What the task asks
Reproduce the text of each item below word for word, leaving out the pictures.

(Chart interpretation exercises)
****

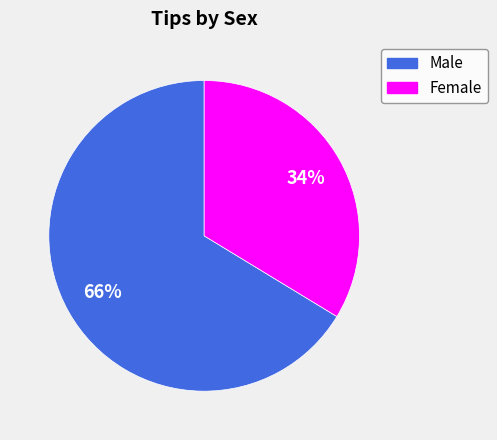

What is the ratio of the value at Female to the value at Male?

0.5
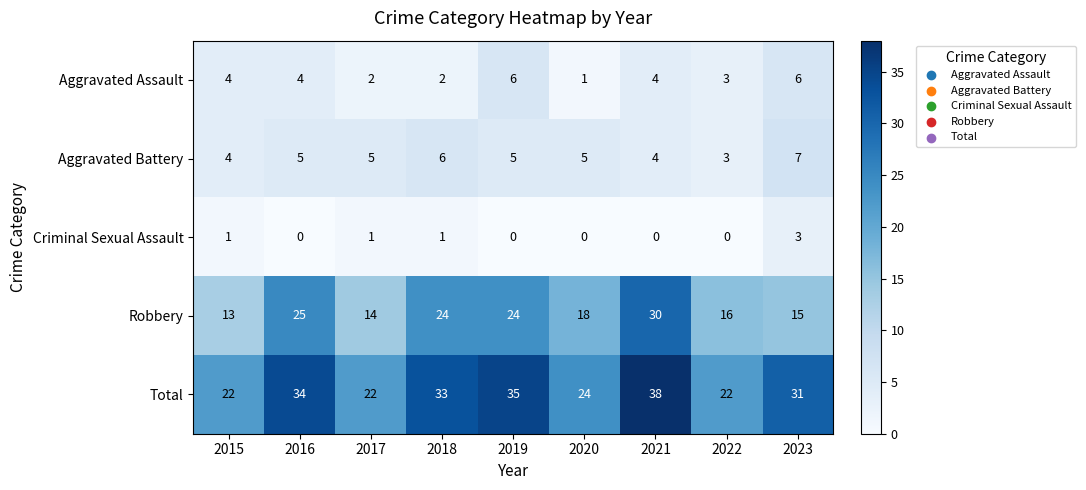

The value of Robbery at 2017 is 14. True or false?

True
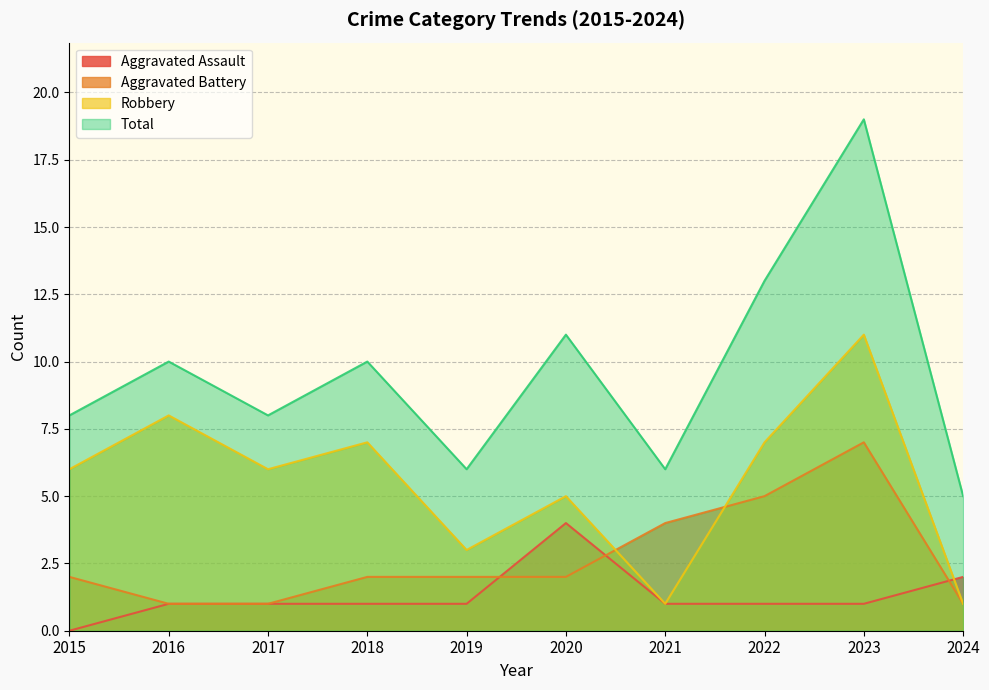

Count the number of categories in the chart.

10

****

Solution to this exercise
What is the ratio of the value at Female to the value at Male?

0.5

The value of Robbery at 2017 is 14. True or false?

True

Count the number of categories in the chart.

10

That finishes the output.